Trafilatura is geared towards real-world cases and synthetic examples do not always work well. The problem here is that the text is near the limit of what counts as potentially successful extraction (250 chars), so another algorithm is triggered to retrieve additional content, which causes the issue.
Lowering the length threshold in the settings or removing a character from your example already fixes the problem.
Real-world pages are rather bloated than too short, the probability of finding a page like this in the wild is extremely low so this is not a concern. Attempting to fix this particular case however decreases accuracy for reasons I do not exactly understand.
It is still a problem though, we can leave the thread open until it is solved.
This is actually a reduced version of a real webpage. However, in the real webpage only the squishing of words together occurs, not the doubling issue.

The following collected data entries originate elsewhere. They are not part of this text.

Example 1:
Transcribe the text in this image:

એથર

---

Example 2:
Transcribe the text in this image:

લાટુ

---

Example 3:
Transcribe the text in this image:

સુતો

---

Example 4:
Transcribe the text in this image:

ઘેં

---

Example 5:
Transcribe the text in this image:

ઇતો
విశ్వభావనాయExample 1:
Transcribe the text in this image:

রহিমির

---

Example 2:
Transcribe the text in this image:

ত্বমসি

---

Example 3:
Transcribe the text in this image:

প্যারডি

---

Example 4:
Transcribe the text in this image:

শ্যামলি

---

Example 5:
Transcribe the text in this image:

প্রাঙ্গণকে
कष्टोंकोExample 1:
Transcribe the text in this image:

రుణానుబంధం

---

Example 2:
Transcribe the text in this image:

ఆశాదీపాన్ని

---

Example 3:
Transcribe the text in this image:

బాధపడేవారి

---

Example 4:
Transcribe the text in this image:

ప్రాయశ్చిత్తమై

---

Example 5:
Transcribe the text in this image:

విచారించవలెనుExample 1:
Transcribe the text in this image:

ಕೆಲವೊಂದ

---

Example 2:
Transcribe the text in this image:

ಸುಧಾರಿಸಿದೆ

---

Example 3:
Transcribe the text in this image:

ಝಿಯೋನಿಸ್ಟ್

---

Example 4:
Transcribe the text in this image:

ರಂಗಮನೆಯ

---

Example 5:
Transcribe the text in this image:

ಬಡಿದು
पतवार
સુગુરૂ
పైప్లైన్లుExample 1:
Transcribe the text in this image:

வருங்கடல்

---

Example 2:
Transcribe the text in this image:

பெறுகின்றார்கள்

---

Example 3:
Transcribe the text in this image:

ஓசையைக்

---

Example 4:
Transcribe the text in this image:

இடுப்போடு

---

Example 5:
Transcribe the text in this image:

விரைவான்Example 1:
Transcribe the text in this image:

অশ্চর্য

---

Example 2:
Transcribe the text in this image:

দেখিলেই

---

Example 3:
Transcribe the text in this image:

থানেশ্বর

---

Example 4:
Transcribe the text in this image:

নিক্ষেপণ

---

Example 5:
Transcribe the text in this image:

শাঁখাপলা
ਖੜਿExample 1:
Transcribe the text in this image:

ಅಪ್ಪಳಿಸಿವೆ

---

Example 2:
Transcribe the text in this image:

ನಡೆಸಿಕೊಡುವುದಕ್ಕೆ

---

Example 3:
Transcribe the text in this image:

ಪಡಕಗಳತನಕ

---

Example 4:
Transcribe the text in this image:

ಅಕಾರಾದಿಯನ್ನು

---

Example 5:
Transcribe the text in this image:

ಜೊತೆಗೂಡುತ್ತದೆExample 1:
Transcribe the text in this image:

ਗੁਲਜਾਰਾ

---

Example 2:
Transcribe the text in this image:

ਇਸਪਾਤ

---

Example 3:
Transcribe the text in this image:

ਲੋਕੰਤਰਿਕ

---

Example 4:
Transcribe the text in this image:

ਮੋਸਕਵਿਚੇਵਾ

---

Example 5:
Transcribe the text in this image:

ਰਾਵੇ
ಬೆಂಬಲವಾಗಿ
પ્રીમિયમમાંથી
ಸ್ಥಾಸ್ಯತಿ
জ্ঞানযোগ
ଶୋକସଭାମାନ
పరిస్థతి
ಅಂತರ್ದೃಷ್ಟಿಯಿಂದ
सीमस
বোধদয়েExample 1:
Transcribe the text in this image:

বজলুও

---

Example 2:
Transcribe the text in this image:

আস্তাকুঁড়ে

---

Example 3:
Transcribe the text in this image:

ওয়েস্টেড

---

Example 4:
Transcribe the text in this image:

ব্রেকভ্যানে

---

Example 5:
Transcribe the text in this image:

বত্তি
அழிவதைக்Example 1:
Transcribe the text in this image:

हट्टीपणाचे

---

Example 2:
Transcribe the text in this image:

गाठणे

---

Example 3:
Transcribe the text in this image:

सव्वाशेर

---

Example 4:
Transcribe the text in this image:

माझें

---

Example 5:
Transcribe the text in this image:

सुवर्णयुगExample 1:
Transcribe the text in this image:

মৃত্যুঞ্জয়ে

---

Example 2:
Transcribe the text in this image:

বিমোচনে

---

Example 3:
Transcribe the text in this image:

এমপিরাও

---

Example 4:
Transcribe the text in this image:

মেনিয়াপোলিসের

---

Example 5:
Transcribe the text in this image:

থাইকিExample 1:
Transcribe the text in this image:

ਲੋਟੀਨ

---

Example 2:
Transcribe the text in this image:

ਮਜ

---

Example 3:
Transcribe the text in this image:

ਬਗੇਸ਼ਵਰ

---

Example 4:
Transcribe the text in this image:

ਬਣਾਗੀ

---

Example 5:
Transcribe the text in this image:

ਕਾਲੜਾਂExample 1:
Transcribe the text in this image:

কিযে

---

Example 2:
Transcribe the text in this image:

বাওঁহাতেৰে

Then it would be interesting to isolate the problem so that I can reproduce it. In your example both examples are linked to another.

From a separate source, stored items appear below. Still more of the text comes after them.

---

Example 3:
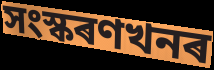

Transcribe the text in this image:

সংস্কৰণখনৰ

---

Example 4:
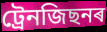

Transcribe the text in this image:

ট্ৰেনজিছনৰ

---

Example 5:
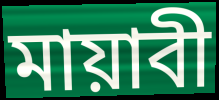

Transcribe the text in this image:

মায়াবী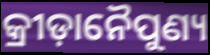
କ୍ରୀଡ଼ାନୈପୁଣ୍ୟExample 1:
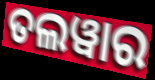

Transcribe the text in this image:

ତଲୱାର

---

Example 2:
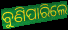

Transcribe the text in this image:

ବୁଣିପାରିଲେ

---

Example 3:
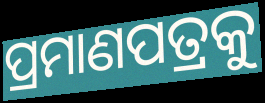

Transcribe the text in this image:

ପ୍ରମାଣପତ୍ରକୁ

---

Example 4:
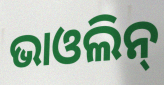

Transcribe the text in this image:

ଭାଓଲିନ୍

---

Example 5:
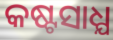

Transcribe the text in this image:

କଷ୍ଟସାଧ୍ଯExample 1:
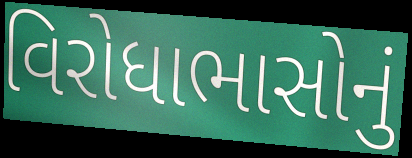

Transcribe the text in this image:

વિરોધાભાસોનું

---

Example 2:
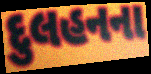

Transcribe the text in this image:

દુલહનના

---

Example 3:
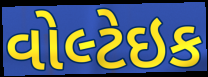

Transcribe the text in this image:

વોલ્ટેઇક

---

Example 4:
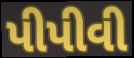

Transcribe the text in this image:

પીપીવી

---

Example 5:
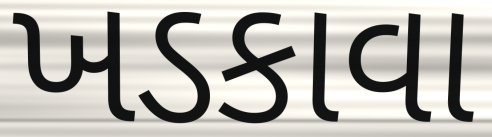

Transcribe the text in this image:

ખડકાવા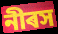
নীৰস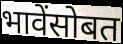
भावेंसोबत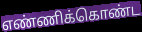
எண்ணிக்கொண்டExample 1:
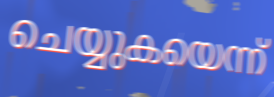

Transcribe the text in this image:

ചെയ്യുകയെന്ന്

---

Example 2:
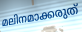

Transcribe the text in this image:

മലിനമാക്കരുത്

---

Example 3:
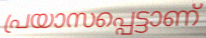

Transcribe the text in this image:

പ്രയാസപ്പെട്ടാണ്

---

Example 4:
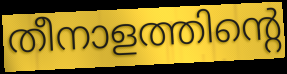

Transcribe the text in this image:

തീനാളത്തിന്റെ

Here is an example that only includes the word squishing issue, where whitespace between words is sometimes removed:
def test_white_space_issue():
from trafilatura import extract
html_string = """<!DOCTYPE html>
<html lang="en-us">
<body>
<main>
<section>
<p>First</p>
This gets Squished
<div>
<h4>There should be a space</h4>
<p>Another sentence</p>
This also gets Squished
</div>
<div>
<h4>Where is the space</h4>
<p>This sentence has to be long enough. If it's long enough the duplication stops, but if it's not long enough then you'll get an extra first. This sentence has to be long enough. If it's long enough the duplication stops, but if it's not long enough then you'll get an extra first </p>
</div>
</section>
</main>
</body>
</html>
"""
result = extract(html_string)
assert "SquishedThere" not in result
assert "SquishedWhere" not in result
This example shows that data is duplicated and words are squished together even though they are distinct in the html.
python:
This results in this: 'First This gets SquishedThere should be a space Another sentence This also gets SquishedWhere is the space This sentence has to be long enough. First This gets SquishedAnother sentence This also gets SquishedThis sentence has to be long enough.'
You can see First appears 2x even though it's in the html only once, same as some other sentences. Also several words get squished together with the space between them removed.